### REQUIRED ACTION
Which lines of the data below contain "pages"? Please show them all.

### RECORDED DATA
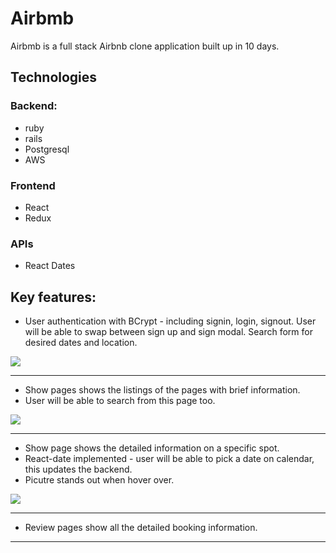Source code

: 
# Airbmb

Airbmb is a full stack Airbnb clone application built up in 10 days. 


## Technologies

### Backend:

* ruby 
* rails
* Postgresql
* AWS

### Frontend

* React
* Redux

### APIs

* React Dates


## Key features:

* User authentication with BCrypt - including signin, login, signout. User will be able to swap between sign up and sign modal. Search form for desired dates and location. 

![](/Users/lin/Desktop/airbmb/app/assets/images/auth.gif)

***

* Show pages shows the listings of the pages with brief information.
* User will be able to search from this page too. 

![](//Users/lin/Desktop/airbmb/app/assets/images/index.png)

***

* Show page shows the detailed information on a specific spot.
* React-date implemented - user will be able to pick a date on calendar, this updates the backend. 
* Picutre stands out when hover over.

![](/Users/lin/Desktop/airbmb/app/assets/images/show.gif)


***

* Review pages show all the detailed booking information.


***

--

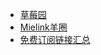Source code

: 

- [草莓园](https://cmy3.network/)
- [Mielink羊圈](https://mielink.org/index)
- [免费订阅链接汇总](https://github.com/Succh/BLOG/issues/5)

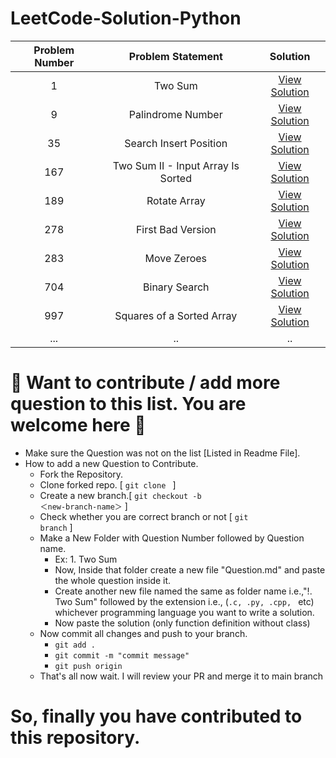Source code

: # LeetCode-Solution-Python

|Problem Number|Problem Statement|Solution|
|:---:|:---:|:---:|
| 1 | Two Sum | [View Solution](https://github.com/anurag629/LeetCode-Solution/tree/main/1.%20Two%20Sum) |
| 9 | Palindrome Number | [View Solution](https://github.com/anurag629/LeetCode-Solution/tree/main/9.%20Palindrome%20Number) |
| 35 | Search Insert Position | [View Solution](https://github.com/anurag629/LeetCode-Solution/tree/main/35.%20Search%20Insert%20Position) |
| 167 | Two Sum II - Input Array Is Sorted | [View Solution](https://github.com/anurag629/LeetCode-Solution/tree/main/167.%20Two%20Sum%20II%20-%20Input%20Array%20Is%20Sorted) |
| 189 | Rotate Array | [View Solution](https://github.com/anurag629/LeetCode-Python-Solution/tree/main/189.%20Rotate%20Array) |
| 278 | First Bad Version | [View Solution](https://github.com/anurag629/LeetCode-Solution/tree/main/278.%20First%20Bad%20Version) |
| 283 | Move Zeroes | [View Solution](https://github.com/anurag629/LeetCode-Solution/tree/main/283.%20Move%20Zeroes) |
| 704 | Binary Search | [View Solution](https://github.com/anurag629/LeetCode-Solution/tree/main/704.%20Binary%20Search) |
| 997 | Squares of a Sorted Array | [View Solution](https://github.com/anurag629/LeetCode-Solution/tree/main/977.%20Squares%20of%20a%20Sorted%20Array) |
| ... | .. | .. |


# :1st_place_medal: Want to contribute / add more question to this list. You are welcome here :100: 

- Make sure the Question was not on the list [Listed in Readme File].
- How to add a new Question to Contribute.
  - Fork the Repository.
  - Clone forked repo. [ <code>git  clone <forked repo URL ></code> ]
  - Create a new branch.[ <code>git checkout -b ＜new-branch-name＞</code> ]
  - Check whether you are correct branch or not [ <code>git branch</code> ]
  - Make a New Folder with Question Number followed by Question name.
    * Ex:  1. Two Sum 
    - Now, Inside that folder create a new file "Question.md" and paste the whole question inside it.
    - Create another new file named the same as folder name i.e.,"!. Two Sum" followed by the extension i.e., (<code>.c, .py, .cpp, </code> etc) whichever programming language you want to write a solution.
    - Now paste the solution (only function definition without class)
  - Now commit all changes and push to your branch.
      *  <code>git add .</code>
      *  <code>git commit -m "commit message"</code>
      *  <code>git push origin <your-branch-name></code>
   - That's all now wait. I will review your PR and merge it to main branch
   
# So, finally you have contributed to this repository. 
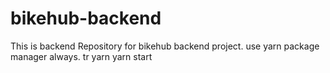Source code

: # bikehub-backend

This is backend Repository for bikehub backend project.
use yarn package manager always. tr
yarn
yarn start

### REPLY
* Show pages shows the listings of the pages with brief information.
* Review pages show all the detailed booking information.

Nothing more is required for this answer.